Martin Spicer (International Finance Corporation): “We support commercially viable projects in tough environments”

Posted on Sep 18, 2018

As Director of Blended Finance at the International Finance Corporation, a branch of the World Bank which aims to encourage private-sector growth in developing countries, Martin Spicer manages a series of investments across sectors from climate to agribusiness. Leaders League talks to him about how the funds he manages are providing vital aid.

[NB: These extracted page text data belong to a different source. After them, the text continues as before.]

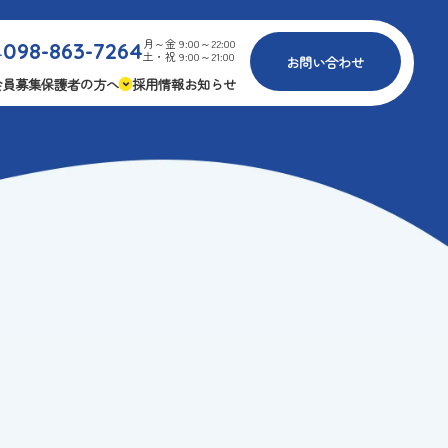
月～金 9:00～22:00
098-863-7264
.
土・祝 9:00～21:00
お問い合わせ
会員募集
保護者の方へ
採用情報
お知らせ
内
免疫力アップ
ゴールデンエイジ
報
3つの安心
様々な認定
ふれあいイベント
費
専用の連絡アプリ
よくある質問
安全対策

Leaders League. The World Bank Group has two goals to achieve by 2030; end extreme poverty and promote shared prosperity in every country. How will blended finance help achieve these goals?

 

Martin Spicer. The broader role of the International Finance Corporation (IFC) is to achieve sustainable development and encourage investment in emerging markets. We work with clients and private companies to finance private sector investments on a commercial and market basis. We support commercially viable projects in tough environments that traditional investors may neglect. We believe the private sector is a critical part of countries’ economic development.

 

When we talk about blended finance at IFC, we take our investment approach of supporting commercially viable companies and we blend that financing with concessional funds from donors who are willing to invest their money alongside ours. Between 2010 and 2017, we supplied about $705 million in concessional donor funds to 119 projects in over 50 countries, initially focusing on climate, agribusiness and food security sectors. This funding unlocked an additional $2.4 billion from IFC and mobilized around $4.8 billion from other private sources. We’ve seen blended finance is effective in encouraging investment in more challenging parts of the world and it is helping us build cleaner energy infrastructure, boost agricultural productivity, expand credit opportunities for women, and more.

 

 

With so many countries in need of concessional funding, how do you decide where to direct these funds?

 

When using our own commercial money, we take a traditional risk-reward approach when selecting investments. When using concessional money, we need to take a more disciplined and targeted approach. These funds should only be used when needed. They are reserved for more challenging markets, such as low-income or fragile and conflict-affected markets, which are important for our donors. We also adhere to Enhanced Blended Finance Principles to guide our decision making. The first principle ensures that concessional money adds extra value to a project, simply by making it happen or by increasing its impact. The second is using the minimum concession necessary to get the desired result and secure private support. The third is that concessional funds should be used in a temporary way, to jump-start an investment or sector- not provide long-term subsidies. The fourth principle is that we support rather than distort markets, as subsidies can impact these. Finally, we need to ensure we promote high standards, in line with the IFC’s investment approach and high standards of integrity.

 

 

Could you tell me about some blended finance projects you have undertaken at IFC?

 

In Côte d’Ivoire, we partnered with cocoa giant Cargill to provide funding for affordable loans so that their farmers can purchase trucks, helping to cut their costs and minimize product loss. Cargill works with over 8,000 farmers in 100 different partner co-ops. Their farmers go through a co-op academy and graduates can acquire new trucks through a special leasing deal, which is paid off as they deliver cocoa to Cargill.

 

We also had a project in Thailand to spur the country’s renewable energy sector. A decade ago, the risk of financing solar power was perceived to be high. Funding from one of our climate investment funds, alongside IFC’s own funds, enabled a first-mover company to build the country’s first solar power plants. Starting with just 12 megawatt capacity this has since risen to 300 megawatts, attracted more than $800 million in clean energy investments, and avoided 200,000 tons of CO2 emissions annually.